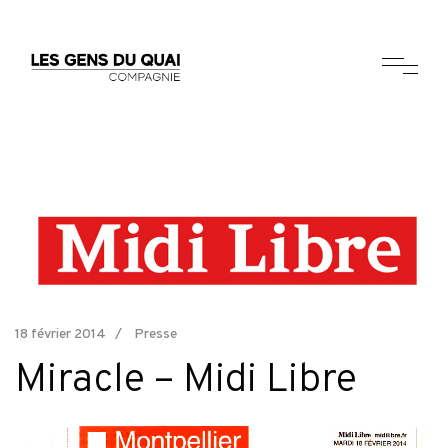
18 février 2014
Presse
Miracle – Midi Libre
━━━
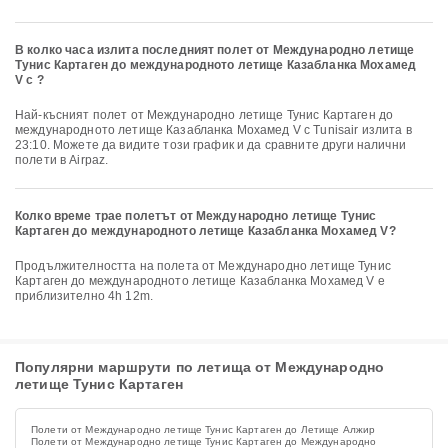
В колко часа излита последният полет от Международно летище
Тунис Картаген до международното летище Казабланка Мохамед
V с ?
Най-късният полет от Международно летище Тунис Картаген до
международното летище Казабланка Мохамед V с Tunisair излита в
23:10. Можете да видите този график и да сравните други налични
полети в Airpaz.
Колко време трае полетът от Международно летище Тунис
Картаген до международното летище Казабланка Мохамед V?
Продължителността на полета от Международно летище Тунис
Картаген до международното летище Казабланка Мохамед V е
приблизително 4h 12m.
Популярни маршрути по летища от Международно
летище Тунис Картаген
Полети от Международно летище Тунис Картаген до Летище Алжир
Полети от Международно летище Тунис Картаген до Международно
━━━
[WORK ITEM] Copy, exactly and only, the lines above that begin with the one containing "международното летище Казабланка Мохамед V с" and finish with the one containing "Полети от Международно летище Тунис Картаген до Международно".

[ANSWER]
международното летище Казабланка Мохамед V с Tunisair излита в
23:10. Можете да видите този график и да сравните други налични
полети в Airpaz.
Колко време трае полетът от Международно летище Тунис
Картаген до международното летище Казабланка Мохамед V?
Продължителността на полета от Международно летище Тунис
Картаген до международното летище Казабланка Мохамед V е
приблизително 4h 12m.
Популярни маршрути по летища от Международно
летище Тунис Картаген
Полети от Международно летище Тунис Картаген до Летище Алжир
Полети от Международно летище Тунис Картаген до Международно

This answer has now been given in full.